- [Action item]: Where does the string "della" appear? Copy every line of the entries below that holds it.

[Dataset entries]
|---|

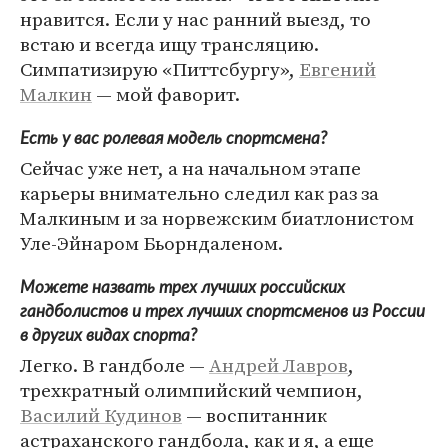
нравится. Если у нас ранний выезд, то
встаю и всегда ищу трансляцию.
Симпатизирую «Питтсбургу»,
Евгений
Малкин
— мой фаворит.
Есть у вас ролевая модель спортсмена?
Сейчас уже нет, а на начальном этапе
карьеры внимательно следил как раз за
Малкиным и за норвежским биатлонистом
Уле-Эйнаром Бьорндаленом.
Можете назвать трех лучших российских
гандболистов и трех лучших спортсменов из России
в других видах спорта?
Легко. В гандболе —
Андрей Лавров
,
трехкратный олимпийский чемпион,
Василий Кудинов
— воспитанник
астраханского гандбола, как и я, а еще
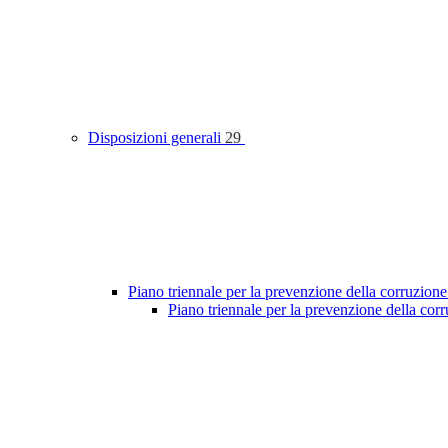
Disposizioni generali
29
Piano triennale per la prevenzione della corruzione
Piano triennale per la prevenzione della co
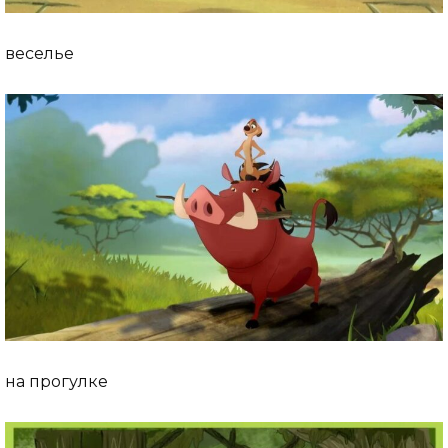
веселье
на прогулке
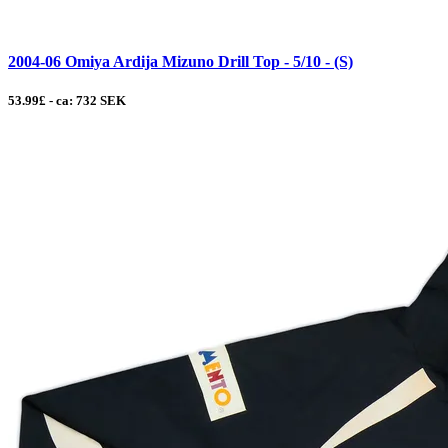
2004-06 Omiya Ardija Mizuno Drill Top - 5/10 - (S)
53.99£ - ca: 732 SEK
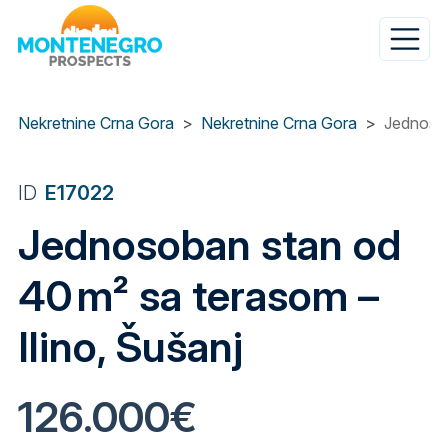
Skip
to
main
content
Nekretnine Crna Gora
Nekretnine Crna Gora
Jednosob
ID
E17022
Jednosoban stan od
40 m² sa terasom –
Ilino, Šušanj
126.000€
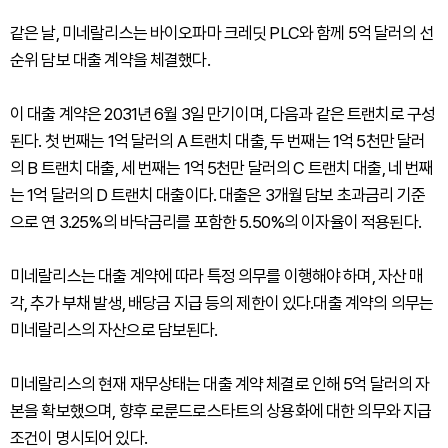
같은 날, 미네랄리스는 바이오파마 크레딧 PLC와 함께 5억 달러의 선
순위 담보 대출 계약을 체결했다.
이 대출 계약은 2031년 6월 3일 만기이며, 다음과 같은 트랜치로 구성
된다. 첫 번째는 1억 달러의 A 트랜치 대출, 두 번째는 1억 5천만 달러
의 B 트랜치 대출, 세 번째는 1억 5천만 달러의 C 트랜치 대출, 네 번째
는 1억 달러의 D 트랜치 대출이다. 대출은 3개월 담보 초과금리 기준
으로 연 3.25%의 바닥금리를 포함한 5.50%의 이자율이 적용된다.
미네랄리스는 대출 계약에 따라 특정 의무를 이행해야 하며, 자산 매
각, 추가 부채 발생, 배당금 지급 등의 제한이 있다.대출 계약의 의무는
미네랄리스의 자산으로 담보된다.
미네랄리스의 현재 재무상태는 대출 계약 체결로 인해 5억 달러의 자
본을 확보했으며, 향후 로룬드로스타트의 상용화에 대한 의무와 지급
조건이 명시되어 있다.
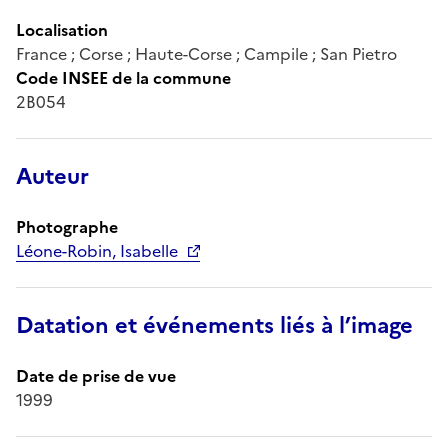
Localisation
France ; Corse ; Haute-Corse ; Campile ; San Pietro
Code INSEE de la commune
2B054
Auteur
Photographe
Léone-Robin, Isabelle
Datation et événements liés à l’image
Date de prise de vue
1999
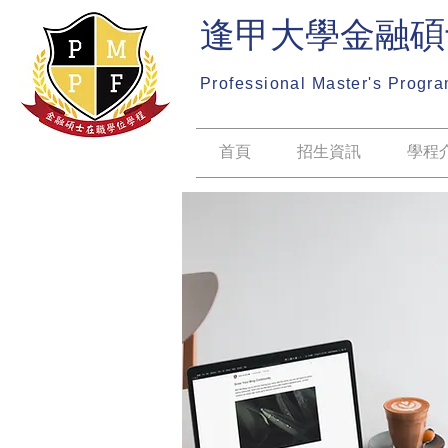
​逢甲大學金融
Professional Master's Progra
首頁
招生資訊
學程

|---|

- [Response to the exercise]:
Piano triennale per la prevenzione della corruzione
Piano triennale per la prevenzione della co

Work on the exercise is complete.